## Upload data

In the original zoomcamp video, the NYC dataset file is downloaded as a csv file. Currently, the dataset is only available in parquet format. Therefore, we first convert it from parquet to csv (look at Kyle A and taro.wp's comments in the [zoomcamp video](https://www.youtube.com/watch?v=2JM-ziJt0WI&list=PL3MmuxUbc_hJed7dXYoJw8DoCuVHhGEQb)).

In [1]:
import pandas as pd
parquet_file = './yellow_tripdata_2021-01.parquet'
df = pd.read_parquet(parquet_file, engine = 'pyarrow')
df.to_csv(parquet_file.replace('parquet', 'csv.gz'), index=False, compression='gzip')

Below we generate the SQL to create the table in the database.

In [3]:
df = pd.read_csv('./yellow_tripdata_2021-01.csv.gz', nrows=100, compression='gzip')
print(pd.io.sql.get_schema(df, name='yellow_taxi_data'))

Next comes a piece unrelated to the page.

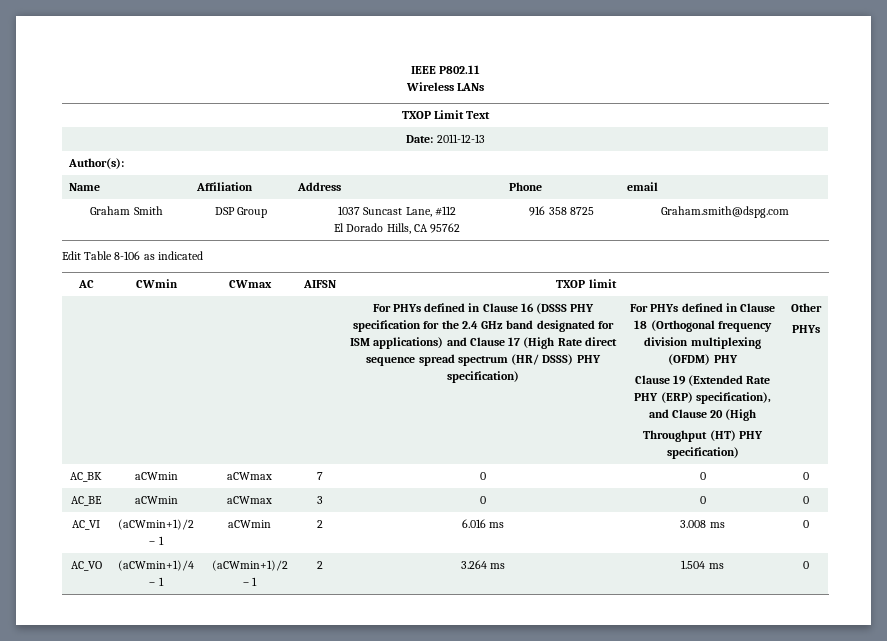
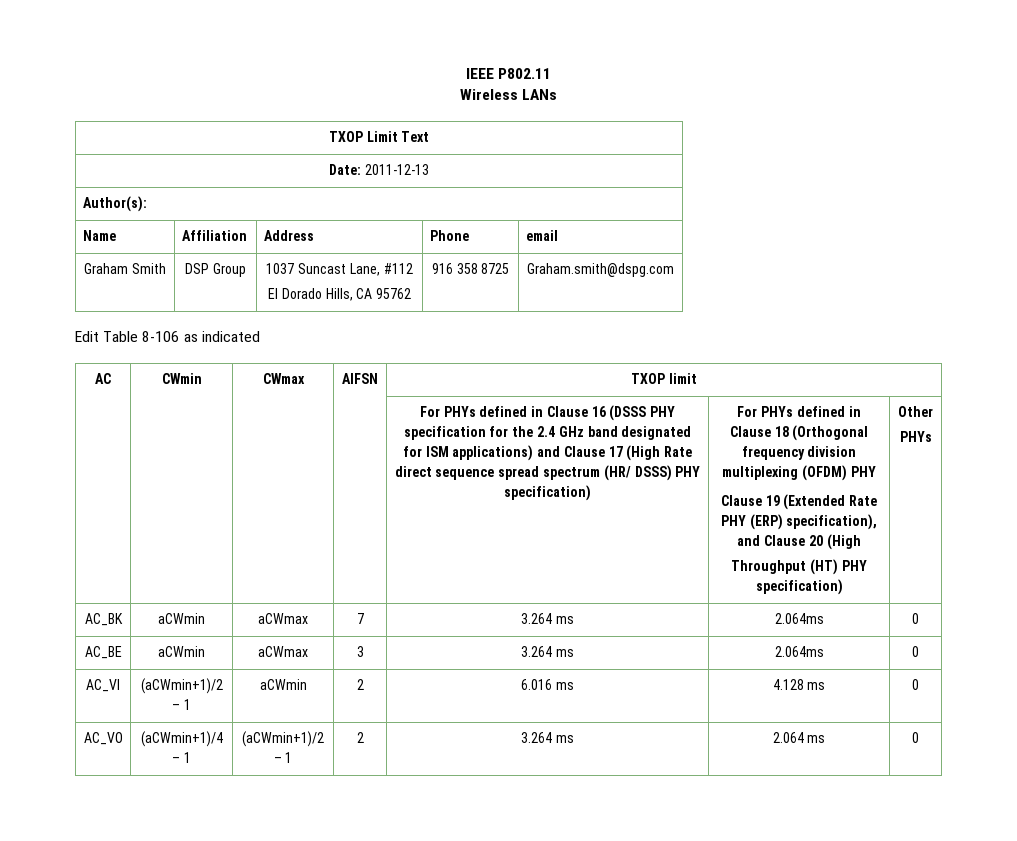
[480,472,486,480] [699,472,706,480] 0 | 0 -> [521,613,574,624] [774,613,824,624] 3.264 ms | 2.064ms
[480,496,486,504] [699,496,706,504] 0 | 0 -> [521,646,574,657] [774,646,824,657] 3.264 ms | 2.064ms
[680,520,707,528] 3.008 -> [772,679,804,690] 4.128
[681,560,706,569] 1.504 -> [772,732,804,743] 2.064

CREATE TABLE "yellow_taxi_data" (
"VendorID" INTEGER,
  "tpep_pickup_datetime" TEXT,
  "tpep_dropoff_datetime" TEXT,
  "passenger_count" REAL,
  "trip_distance" REAL,
  "RatecodeID" REAL,
  "store_and_fwd_flag" TEXT,
  "PULocationID" INTEGER,
  "DOLocationID" INTEGER,
  "payment_type" INTEGER,
  "fare_amount" REAL,
  "extra" REAL,
  "mta_tax" REAL,
  "tip_amount" REAL,
  "tolls_amount" REAL,
  "improvement_surcharge" REAL,
  "total_amount" REAL,
  "congestion_surcharge" REAL,
  "airport_fee" REAL
)


Next, we run a simple script to ingest the data to Postgres. Note that Postgres must be running, otherwise we will not be able to connect to the database.

In [4]:
from sqlalchemy import create_engine
from time import time
engine = create_engine('postgresql://root:root@localhost:5432/ny_taxi')
engine.connect()

df_iter = pd.read_csv('./yellow_tripdata_2021-01.csv.gz', iterator=True, chunksize=100000)
run = True
while run:
    try:
        t_start = time()
        df = next(df_iter)
        df['tpep_pickup_datetime'] = pd.to_datetime(df['tpep_pickup_datetime'])
        df['tpep_dropoff_datetime'] = pd.to_datetime(df['tpep_dropoff_datetime'])
        df.to_sql(name='yellow_taxi_data', con=engine, if_exists='append')
        t_end = time()
        print(f'inserted another chunk, took {t_end-t_start:.3f} seconds')
    except Exception:
        run = False

inserted another chunk, took 3.692 seconds
inserted another chunk, took 3.603 seconds
inserted another chunk, took 3.637 seconds
inserted another chunk, took 3.767 seconds
inserted another chunk, took 3.614 seconds
inserted another chunk, took 3.631 seconds
inserted another chunk, took 3.632 seconds
inserted another chunk, took 3.555 seconds
inserted another chunk, took 3.593 seconds
inserted another chunk, took 3.603 seconds
inserted another chunk, took 3.615 seconds
inserted another chunk, took 3.757 seconds


  df = next(df_iter)


inserted another chunk, took 3.989 seconds
inserted another chunk, took 2.360 seconds